Sudan has been in a state of crisis since early April, when civilians opposing dictator and war criminal Omar al-Bashir finally ousted him from the government. Al-Bashir’s regime, though, was quickly replaced with violent military control, which has left hundreds of peaceful protesters injured, raped, and murdered, reports the Guardian. And now, according to a food security report issued on Friday, South Sudan is facing another crisis: namely, record numbers of starvation. The World Food Programme (WFP) reported about 7 million people are facing food shortages, with more than 20,000 dangerously near famine. This is predicted to continue worsening as the country prepares for its rainiest season; by the end of July, over 1.8 million South Sudanese people will find themselves in a state of emergency, with 5 million in crisis.
“It is famine-like, but you cannot call it famine, because you can only call [it] famine if you have a certain number of criteria,” said WFP spokesman Hervé Verhoosel. “We cannot use the word famine, but [many South Sudanese right now] live in conditions that are equivalent to a famine.”
As a result, food and fuel prices are spiking considerably, and local markets are suffering. With both the hunger and humanitarian crises, Sudan needs help (and money) more than ever. Here are a few ways to directly make an impact.
The World Food Programme: One hundred percent volunteer-run and spanning 75 countries, the WFP is the world’s largest organization specifically devoted to fighting hunger.
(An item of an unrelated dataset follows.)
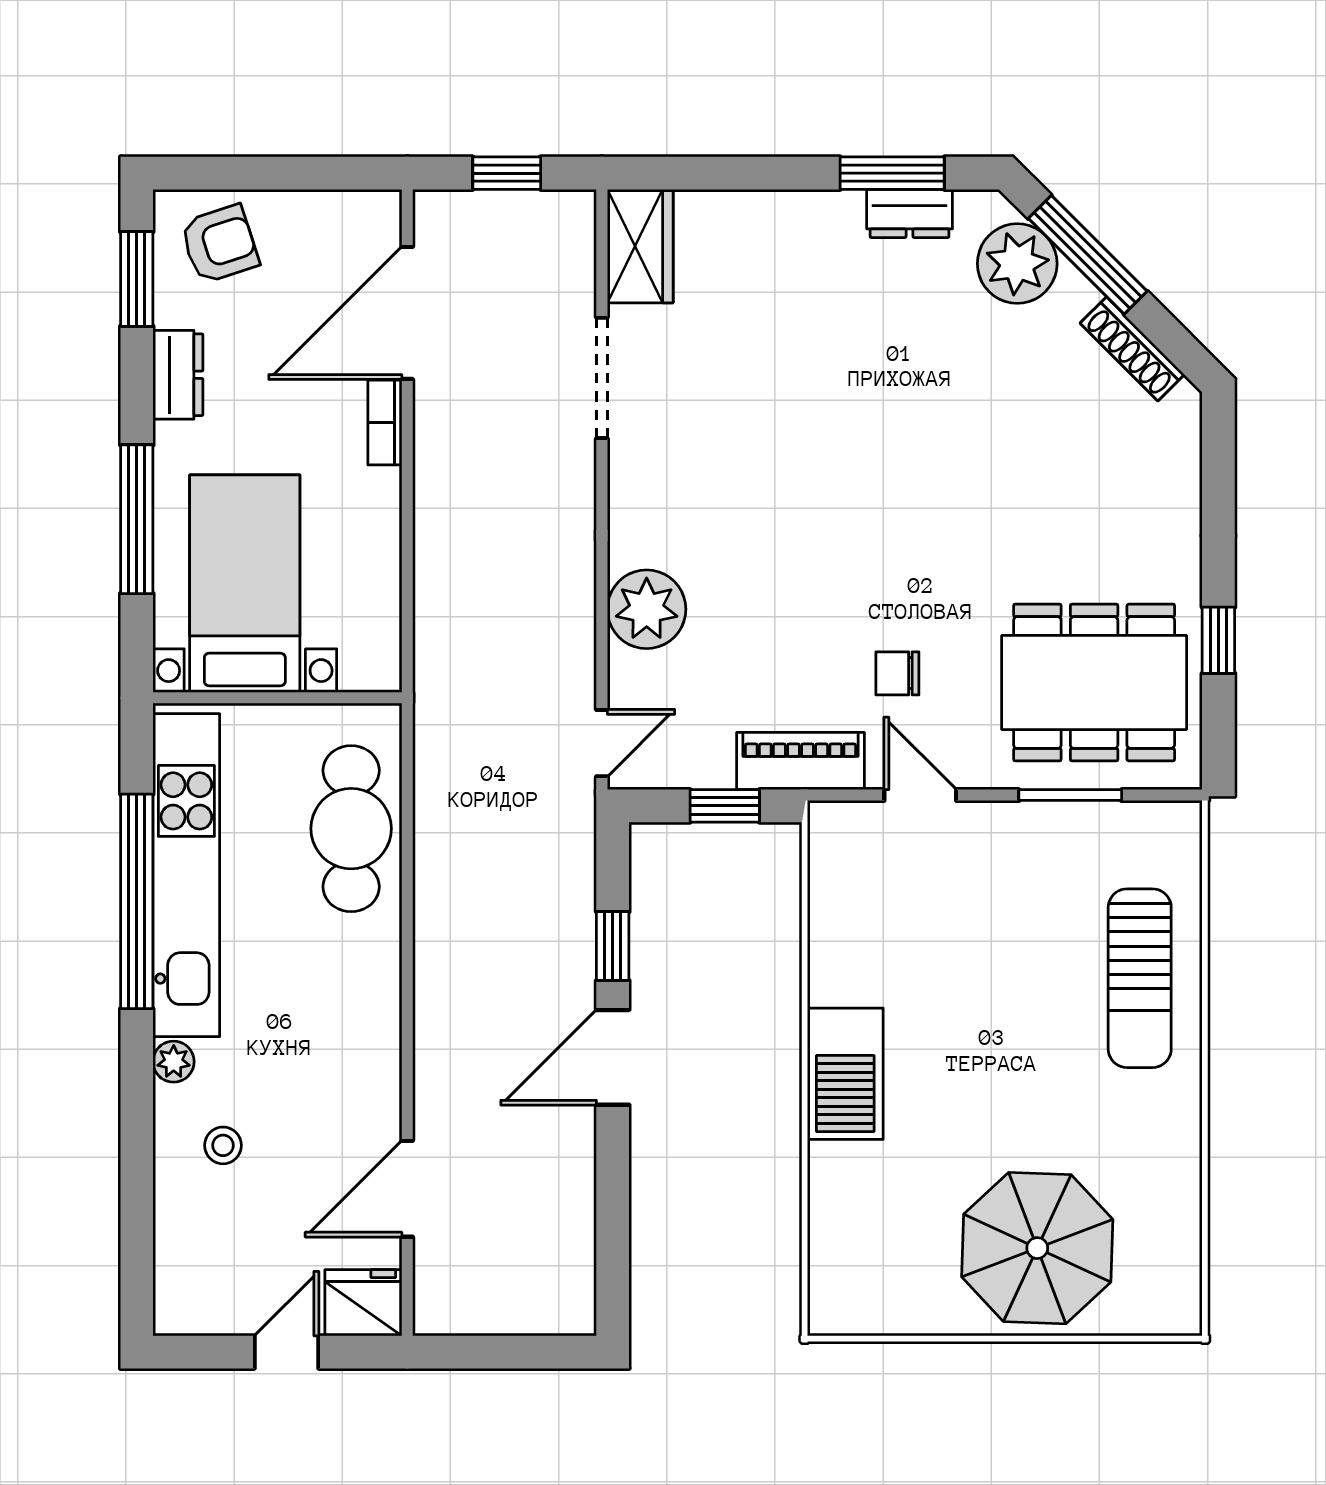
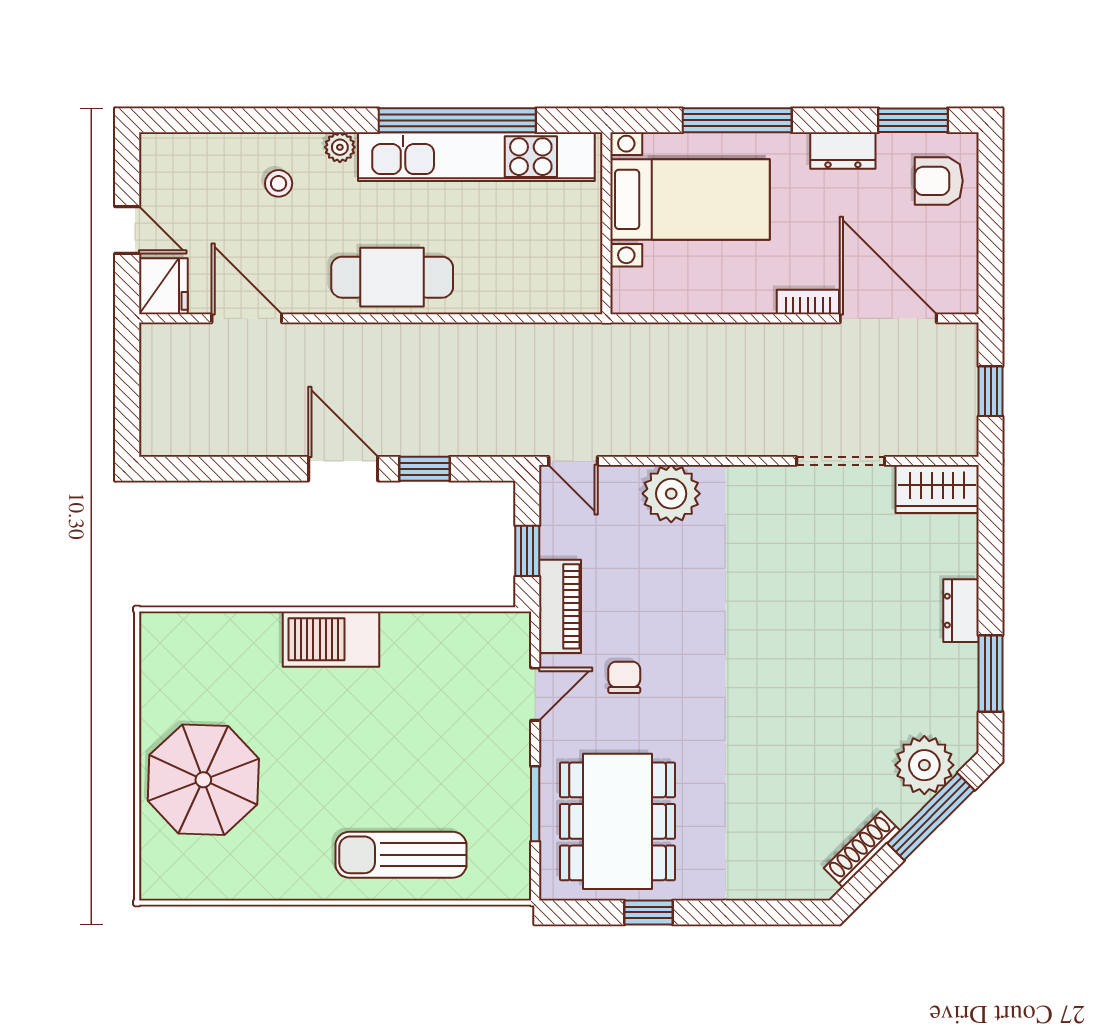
dresser: (910, 213) -> (961, 611), moved
armchair: (220, 244) -> (939, 181), turned 108
cafe table: (351, 829) -> (392, 277), moved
Just a $15 donation supplies a month’s worth of food to one starving person — and, if you can swing it, $75 can feed an entire family.
The United Nations Children’s Fund: The United Nations Children’s Fund — better known as UNICEF — works to help children in 190 countries across the world in need of healthcare, emergency relief, food, and water. UNICEF has earned top ratings from organizations including Charity Navigator and Charity Watch.
The International Rescue Committee: Also a top-rated charity, the International Rescue Committee offers both nutritional support and emergency medical assistance to malnourished children in need.
The University of Khartoum Alumni Association’s fundraiser: Created by Bakri Ali, the University of Khartoum alums behind this fundraiser on Facebook are working directly with a network of local Sudanese volunteers, organizations, and communities to assist the people of Sudan with both food and medical care. In just over a month, the association has raised more than $375,000, but they’re still far from their goal of $500,000. (You can also invite your Facebook friends to donate, too!)
And, of course, call your representatives: In part thanks to a viral Politico essay by George Clooney and a push on social media (many users are changing their icons navy blue in solidarity, and celebrities such as Rihanna are spreading the word), Congress is finally starting to listen. Check out our guide to calling your reps, and tell your elected officials that it’s important to help the people of Sudan.